The truth is, she’s right. After the break-up when Cole was two, we still hooked up from time to time, but what I said is true, as well. The sex was good, she still has a great body, and bed was the one place we never hated each other, but I only kept going back because it was easy. Every other woman in this town is someone’s sister or daughter, and you can’t just screw around with them without them expecting a ring at some point. And I wasn’t ready for that. Not after the mess I found myself in becoming a father at nineteen. If I ever get another woman pregnant it’ll be my wife, and my wife is going to be someone I can’t get enough of.
And I do want more kids. I’ve always wanted more. But at thirty-eight—two years shy of forty—it’s likely Cole will be my only kid now. I’m getting too old to start over again.
“Come on,” she prods. “What have you got to lose? I know you remember, and I know you like everything you remember, Pike. That summer when I was seventeen? Still the best memories of my life.”
Yeah, but not everything that came after it.
“You and me going at it under a blanket on the couch with my parents sleeping right upstairs?” she tells me as if I don’t remember. “I know you still have a very healthy appetite.”
Heat rises to my skin, and I pause.
“So get over here and fuck me then,” she says.
I hesitate for only a moment, but then I shake my head. It’s tempting. My body wants it. And if I only admit it to myself, I am kind of fucking lonely when I slow down long enough to let myself feel it. There are so many mornings I hate waking up alone.
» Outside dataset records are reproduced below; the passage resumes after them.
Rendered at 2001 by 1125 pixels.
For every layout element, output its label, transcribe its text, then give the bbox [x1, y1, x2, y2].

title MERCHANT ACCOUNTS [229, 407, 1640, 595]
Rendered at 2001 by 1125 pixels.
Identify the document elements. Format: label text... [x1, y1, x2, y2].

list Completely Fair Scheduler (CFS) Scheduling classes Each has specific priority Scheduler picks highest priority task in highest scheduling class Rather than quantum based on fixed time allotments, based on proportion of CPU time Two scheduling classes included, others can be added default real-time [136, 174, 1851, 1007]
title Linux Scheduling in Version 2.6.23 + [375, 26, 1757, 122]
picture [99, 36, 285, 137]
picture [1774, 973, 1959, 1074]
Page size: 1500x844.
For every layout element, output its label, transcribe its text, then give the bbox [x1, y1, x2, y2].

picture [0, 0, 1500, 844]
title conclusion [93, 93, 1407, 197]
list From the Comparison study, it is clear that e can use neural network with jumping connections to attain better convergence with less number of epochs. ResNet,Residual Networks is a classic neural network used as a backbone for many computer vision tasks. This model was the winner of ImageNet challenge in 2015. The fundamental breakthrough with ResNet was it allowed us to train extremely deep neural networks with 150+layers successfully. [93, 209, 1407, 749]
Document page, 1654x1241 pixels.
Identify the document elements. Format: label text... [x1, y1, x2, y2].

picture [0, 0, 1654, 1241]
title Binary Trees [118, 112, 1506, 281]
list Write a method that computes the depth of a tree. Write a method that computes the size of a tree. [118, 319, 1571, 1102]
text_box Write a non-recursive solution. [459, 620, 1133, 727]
But no. My pride is sick of taking a hit every time she thinks I’ll be ready to go at her beck and call.
“Gotta get to work.” I hang up the phone before I have a chance to think about it more, or worse, reconsider. I slide my cell into my back pocket and walk over to the dresser for a T-shirt. My phone buzzes again.
“She’s fucking relentless,” I grumble and pull it back out of my pocket.
But this time, I see Dutch’s name on the screen.
I answer it, holding it to my ear. “What?”
“It’s raining.”
“Really? No shit?” I chuckle, pulling my shirt over my head. “You’re a genius.”
“Look outside.”
I pause, every muscle instantly tightening. Dammit. By his tone, I know what I’m going to see, but I walk to the window anyway and pull open one of the curtains, peering out into the morning storm.
“Shit.”
The street outside is lined on both sides with rapids of rain water, all racing for the storm drains, the whitewash crashing into the curb before sinking down into the sewers. The street itself is an orchestra of white noise, the drops bouncing off the ground or pummeling hoods of cars, the rain so thick I can barely see the houses across from me.